Why we support Wear It Purple
Posted on August 30, 2019
4 min read
In support of Wear It Purple Day on 30 August, our Diversity and Inclusion Principal Kylie Fuller chats to Wear It Purple President and Director, Ross Wetherbee.
Our commitment to inclusion is championed by our Spectrum network, which creates opportunities for our LGBTI+ employees and allies to connect, both inside and outside Telstra. We’re a founding member of Pride in Diversity, an employer support program dedicated to improving the health and wellbeing of LGBTI+ people. We also show our support by taking part in events such as Melbourne’s Midsumma Festival, Pink Dot in Hong Kong and Singapore, IDAHOBIT Day and Wear It Purple Day.
We’re a proud partner of Wear It Purple and their work to foster supportive, safe, empowering and inclusive environments for rainbow young people. Ahead of Wear It Purple Day this year, I chatted to President and Director of Wear It Purple, Ross Wetherbee, about his experience growing up and the importance of support networks and visible role models.
Kylie Fuller: What was it like for you growing up in regional NSW?
Ross Wetherbee: I felt lonely, fearful and anxious about the future during my adolescent years. I was not ‘out’ about my sexuality until I moved away from home to attended university; in high school, I quickly realised through the behaviours of my peers that being gay was not seen as a positive attribute.
The words ‘fag’, ‘poofter’ and more were commonplace put-downs, and the absence of any affirming signs or signals that it would be okay to be ‘out’ among my classmates relegated me to the ‘closet’.
I thought at that time that I could remain there forever.
KF: Was there anyone in your social circles at that time who you could identify with?
RW: There were no students in my year group who were same-sex attracted, let alone another LGBTI+ identity. At this time, in the late-90s, I had not even considered gender identity or thought of people who were transgender, and there was no visibility of transgender people where I grew up. It scares me to think about what someone who struggled with their gender identity at this time would have been thinking, feeling or experiencing.
KF: Have your family and friends been supportive?
RW: My parents were supportive of me in school and sporting endeavours, but I was not out to them. It’s not anything they did that kept me ‘in the closet’; I just can’t recall any actions or behaviours that encouraged me to leap out of it either. An organisation like Wear It Purple would have had a profound impact on my school and schooling experience.

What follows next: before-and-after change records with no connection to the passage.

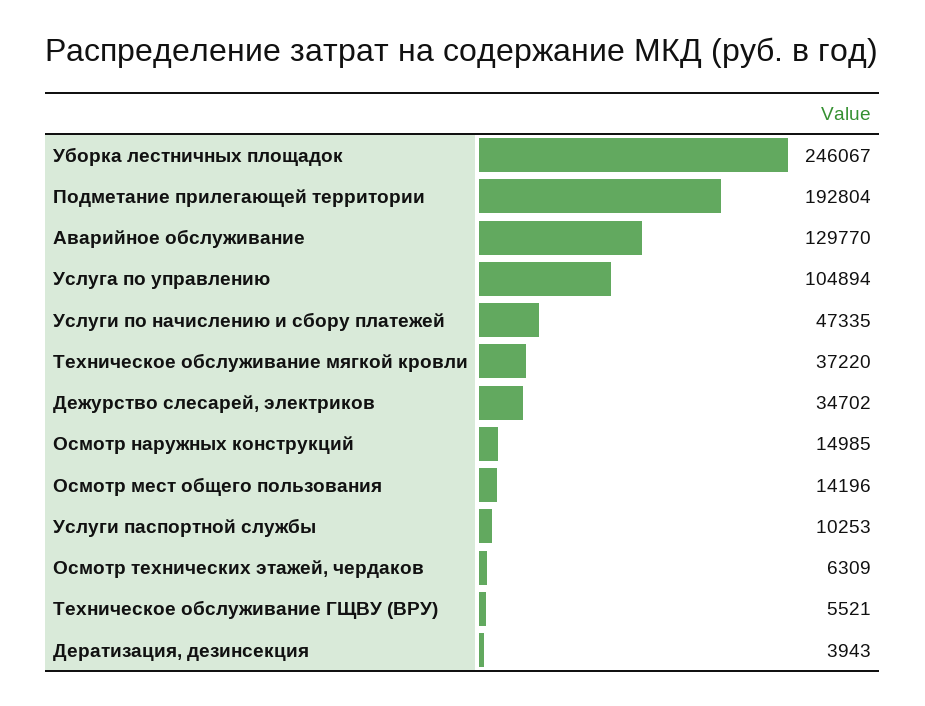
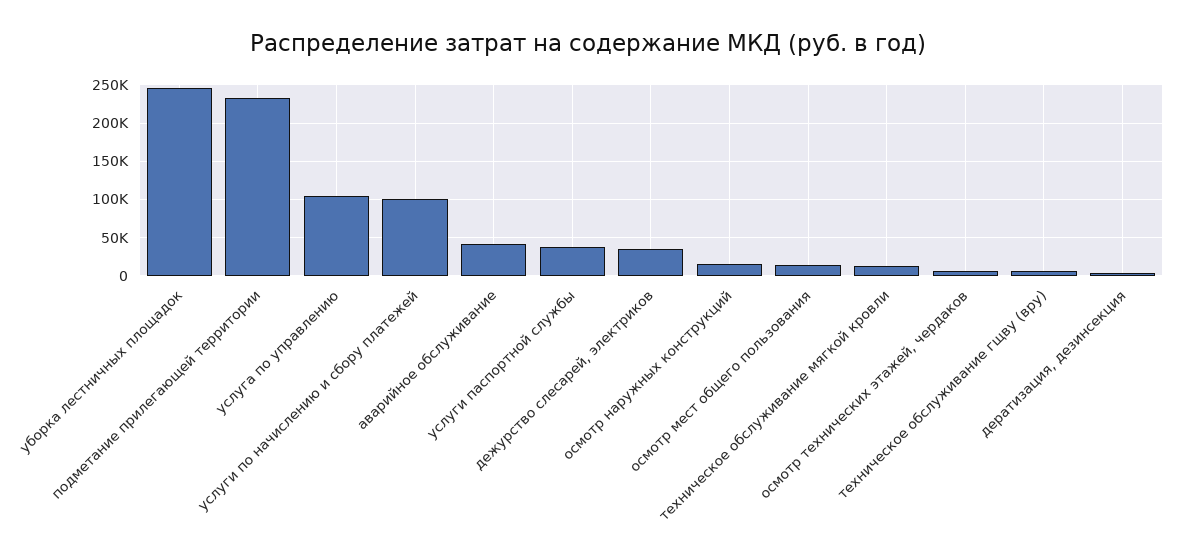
  {
    "Уборка лестничных площадок": 246067,
-   "Подметание прилегающей территории": 192804,
+   "Подметание прилегающей территории": 230000,
-   "Аварийное обслуживание": 129770,
+   "Аварийное обслуживание": 40000,
    "Услуга по управлению": 104894,
-   "Услуги по начислению и сбору платежей": 47335,
+   "Услуги по начислению и сбору платежей": 100000,
-   "Техническое обслуживание мягкой кровли": 37220,
+   "Техническое обслуживание мягкой кровли": 10000,
    "Дежурство слесарей, электриков": 34702,
    "Осмотр наружных конструкций": 14985,
    "Осмотр мест общего пользования": 14196,
-   "Услуги паспортной службы": 10253,
+   "Услуги паспортной службы": 40000,
    "Осмотр технических этажей, чердаков": 6309,
    "Техническое обслуживание ГЩВУ (ВРУ)": 5521,
    "Дератизация, дезинсекция": 3943
  }

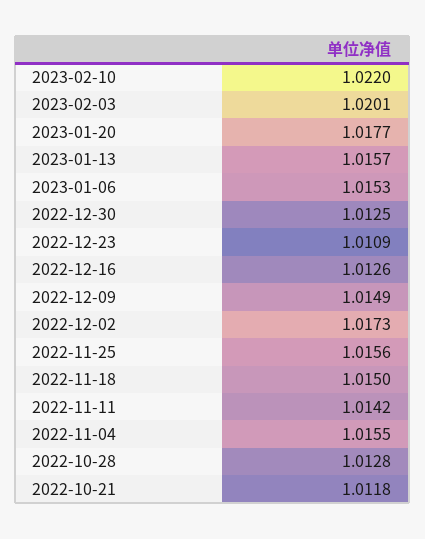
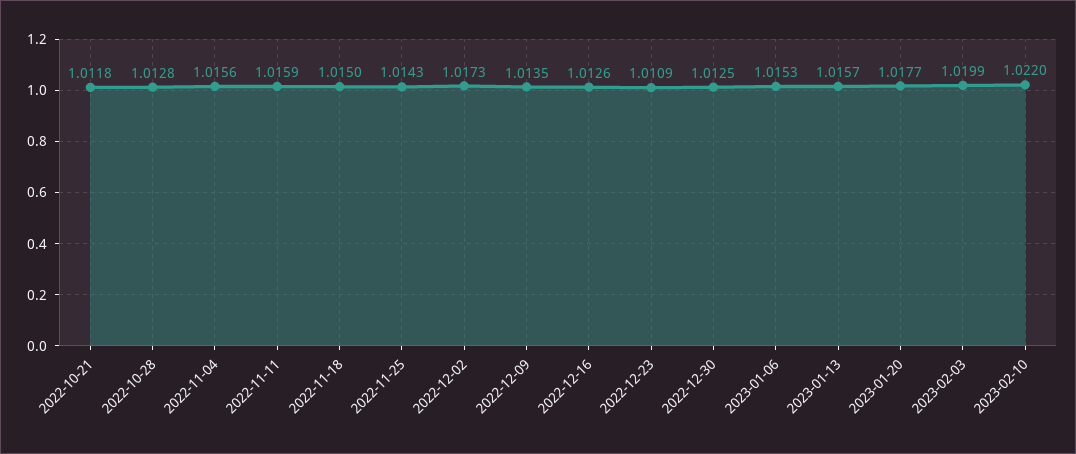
  {
    "2023-02-10": 1.022,
-   "2023-02-03": 1.0201,
+   "2023-02-03": 1.0199,
    "2023-01-20": 1.0177,
    "2023-01-13": 1.0157,
    "2023-01-06": 1.0153,
    "2022-12-30": 1.0125,
    "2022-12-23": 1.0109,
    "2022-12-16": 1.0126,
-   "2022-12-09": 1.0149,
+   "2022-12-09": 1.0135,
    "2022-12-02": 1.0173,
-   "2022-11-25": 1.0156,
+   "2022-11-25": 1.0143,
    "2022-11-18": 1.015,
-   "2022-11-11": 1.0142,
+   "2022-11-11": 1.0159,
-   "2022-11-04": 1.0155,
+   "2022-11-04": 1.0156,
    "2022-10-28": 1.0128,
    "2022-10-21": 1.0118
  }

I knew of kids in other schools who were out and they were bullied relentlessly, and I know of people who have died by suicide as a result of this kind of bullying.

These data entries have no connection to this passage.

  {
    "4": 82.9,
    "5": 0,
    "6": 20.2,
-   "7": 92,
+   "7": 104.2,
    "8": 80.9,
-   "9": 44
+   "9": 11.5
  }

KF: What do you want people to know about Wear It Purple?
RW: Wear It Purple is a youth-led non-profit organisation that strives to foster supportive, safe, empowering and inclusive environments for rainbow young people.
It was founded in 2010 in response to global stories of real teenagers, real heartache and their very real responses. In 2010, several rainbow young people took their own lives following bullying and harassment resulting from the lack of acceptance of their sexuality or gender identity.

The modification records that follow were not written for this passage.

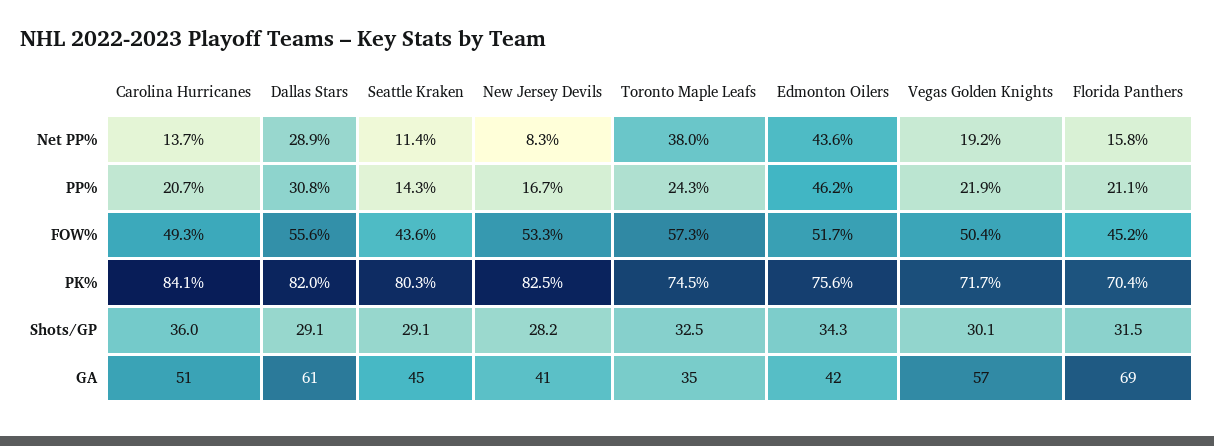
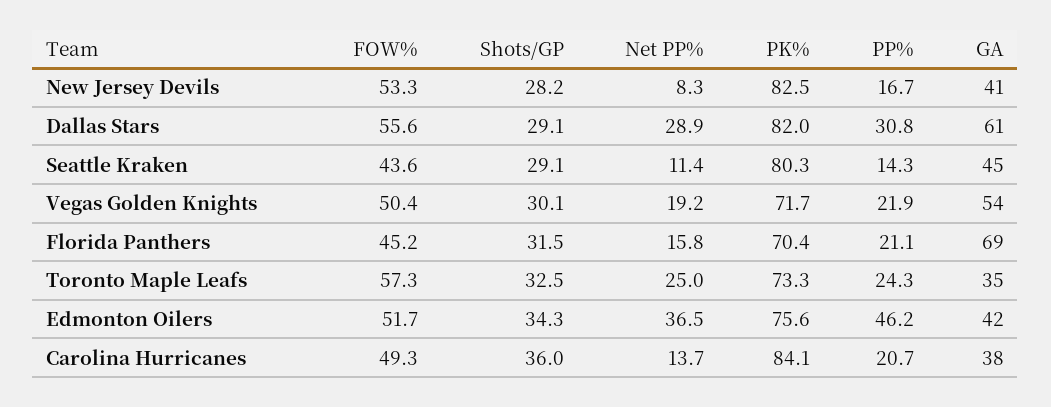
  {
    "Carolina Hurricanes": {
      "Net PP%": 13.7,
      "PP%": 20.7,
      "FOW%": 49.3,
      "PK%": 84.1,
      "Shots/GP": 36,
-     "GA": 51
+     "GA": 38
    },
    "Dallas Stars": {
      "Net PP%": 28.9,
      "PP%": 30.8,
      "FOW%": 55.6,
      "PK%": 82,
      "Shots/GP": 29.1,
      "GA": 61
    },
    "Seattle Kraken": {
      "Net PP%": 11.4,
      "PP%": 14.3,
      "FOW%": 43.6,
      "PK%": 80.3,
      "Shots/GP": 29.1,
      "GA": 45
    },
    "New Jersey Devils": {
      "Net PP%": 8.3,
      "PP%": 16.7,
      "FOW%": 53.3,
      "PK%": 82.5,
      "Shots/GP": 28.2,
      "GA": 41
    },
    "Toronto Maple Leafs": {
-     "Net PP%": 38,
+     "Net PP%": 25,
      "PP%": 24.3,
      "FOW%": 57.3,
-     "PK%": 74.5,
+     "PK%": 73.3,
      "Shots/GP": 32.5,
      "GA": 35
    },
    "Edmonton Oilers": {
-     "Net PP%": 43.6,
+     "Net PP%": 36.5,
      "PP%": 46.2,
      "FOW%": 51.7,
      "PK%": 75.6,
      "Shots/GP": 34.3,
      "GA": 42
    },
    "Vegas Golden Knights": {
      "Net PP%": 19.2,
      "PP%": 21.9,
      "FOW%": 50.4,
      "PK%": 71.7,
      "Shots/GP": 30.1,
-     "GA": 57
+     "GA": 54
    },
    "Florida Panthers": {
      "Net PP%": 15.8,
      "PP%": 21.1,
      "FOW%": 45.2,
      "PK%": 70.4,
      "Shots/GP": 31.5,
      "GA": 69
    }
  }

Since 2010, Wear It Purple has developed into an international movement. New generations of rainbow young people continue to be dedicated to promoting the annual expression of support and acceptance to rainbow young people.
We’re unique in that we are an LGBTI+ youth charity that is 100 per cent volunteer-led and run, with not one paid employee. I’m so incredibly proud that we’re associated with Telstra and grateful for the support that Telstra provides, so we can support more and more rainbow young people and their schools every year.